## Directions
The answer must consist of each line below that contains the string "also".

## Information shown
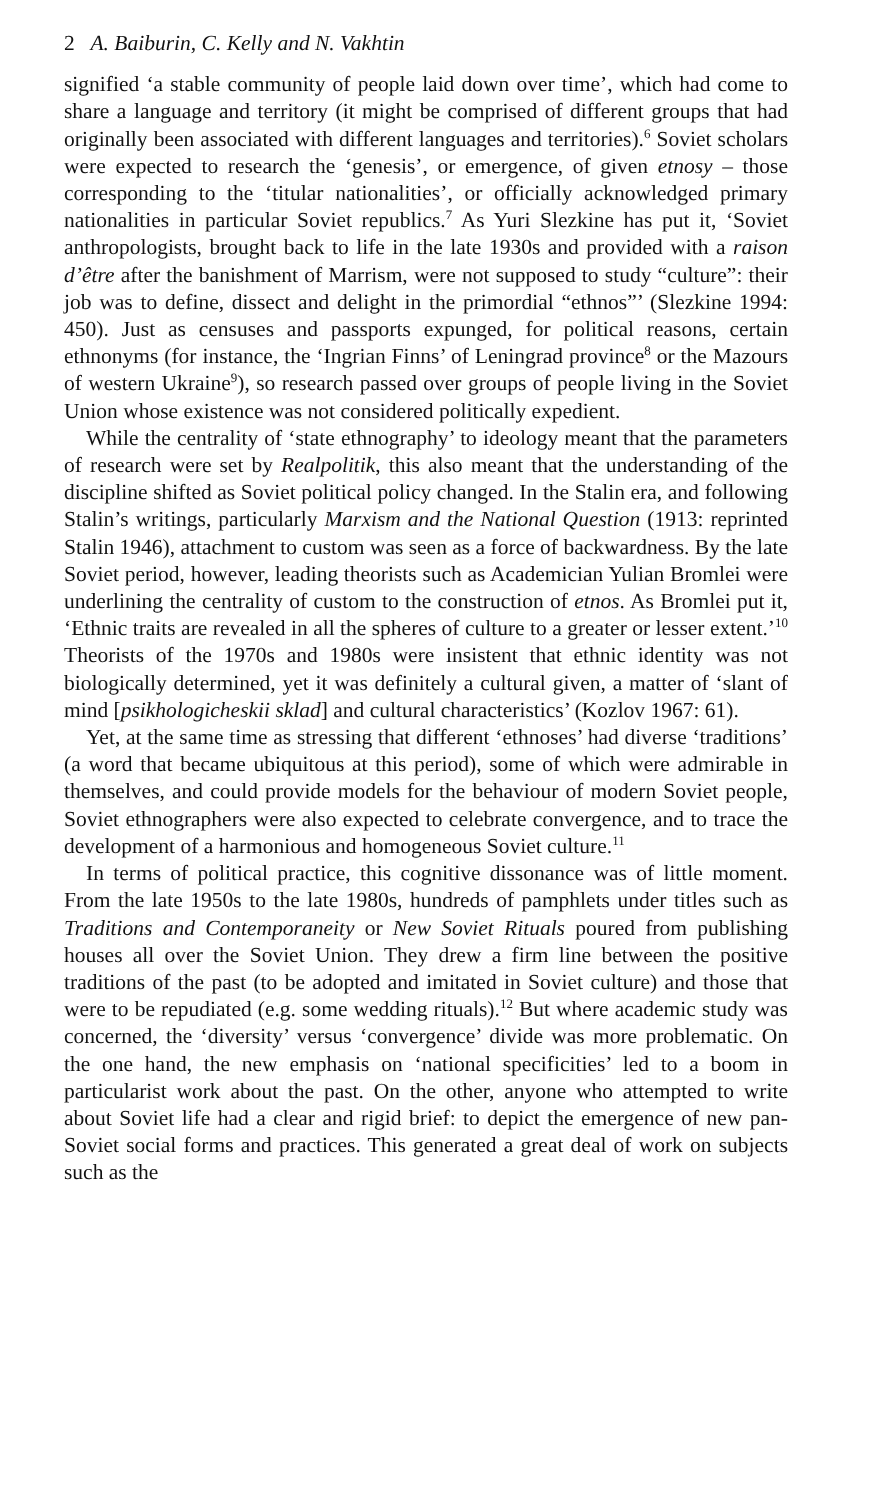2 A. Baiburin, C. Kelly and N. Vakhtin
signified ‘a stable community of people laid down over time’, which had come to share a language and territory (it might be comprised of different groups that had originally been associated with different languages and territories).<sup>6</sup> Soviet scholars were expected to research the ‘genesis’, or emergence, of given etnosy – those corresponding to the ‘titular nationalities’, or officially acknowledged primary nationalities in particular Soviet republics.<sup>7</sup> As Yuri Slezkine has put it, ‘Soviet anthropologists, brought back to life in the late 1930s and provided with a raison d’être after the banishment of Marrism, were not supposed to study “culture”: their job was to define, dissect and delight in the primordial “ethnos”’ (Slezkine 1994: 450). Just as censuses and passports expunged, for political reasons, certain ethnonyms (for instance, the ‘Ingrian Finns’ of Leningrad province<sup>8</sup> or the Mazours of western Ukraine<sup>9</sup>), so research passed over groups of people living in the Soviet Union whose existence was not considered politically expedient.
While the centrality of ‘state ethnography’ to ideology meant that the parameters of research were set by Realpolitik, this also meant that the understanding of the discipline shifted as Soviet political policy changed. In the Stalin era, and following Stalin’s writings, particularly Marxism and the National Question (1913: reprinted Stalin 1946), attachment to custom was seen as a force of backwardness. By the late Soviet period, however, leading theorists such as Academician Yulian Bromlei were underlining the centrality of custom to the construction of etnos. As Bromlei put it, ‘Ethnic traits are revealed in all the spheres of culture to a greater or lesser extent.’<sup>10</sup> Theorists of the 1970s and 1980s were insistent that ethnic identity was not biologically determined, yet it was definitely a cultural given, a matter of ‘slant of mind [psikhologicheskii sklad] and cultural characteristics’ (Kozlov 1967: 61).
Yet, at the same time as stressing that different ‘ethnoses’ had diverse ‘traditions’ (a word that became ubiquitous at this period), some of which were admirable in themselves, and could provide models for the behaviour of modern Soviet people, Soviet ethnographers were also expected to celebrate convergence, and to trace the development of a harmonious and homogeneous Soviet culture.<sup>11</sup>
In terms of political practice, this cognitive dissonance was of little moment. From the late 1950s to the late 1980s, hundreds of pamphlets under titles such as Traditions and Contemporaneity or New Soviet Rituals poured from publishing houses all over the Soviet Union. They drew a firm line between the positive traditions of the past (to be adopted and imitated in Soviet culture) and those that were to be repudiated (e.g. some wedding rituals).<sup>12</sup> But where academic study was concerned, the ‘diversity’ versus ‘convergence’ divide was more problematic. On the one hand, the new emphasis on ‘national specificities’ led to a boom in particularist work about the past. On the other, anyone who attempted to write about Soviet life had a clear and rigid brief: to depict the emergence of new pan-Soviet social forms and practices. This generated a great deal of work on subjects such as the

## Answer area
While the centrality of ‘state ethnography’ to ideology meant that the parameters of research were set by Realpolitik, this also meant that the understanding of the discipline shifted as Soviet political policy changed. In the Stalin era, and following Stalin’s writings, particularly Marxism and the National Question (1913: reprinted Stalin 1946), attachment to custom was seen as a force of backwardness. By the late Soviet period, however, leading theorists such as Academician Yulian Bromlei were underlining the centrality of custom to the construction of etnos. As Bromlei put it, ‘Ethnic traits are revealed in all the spheres of culture to a greater or lesser extent.’<sup>10</sup> Theorists of the 1970s and 1980s were insistent that ethnic identity was not biologically determined, yet it was definitely a cultural given, a matter of ‘slant of mind [psikhologicheskii sklad] and cultural characteristics’ (Kozlov 1967: 61).
Yet, at the same time as stressing that different ‘ethnoses’ had diverse ‘traditions’ (a word that became ubiquitous at this period), some of which were admirable in themselves, and could provide models for the behaviour of modern Soviet people, Soviet ethnographers were also expected to celebrate convergence, and to trace the development of a harmonious and homogeneous Soviet culture.<sup>11</sup>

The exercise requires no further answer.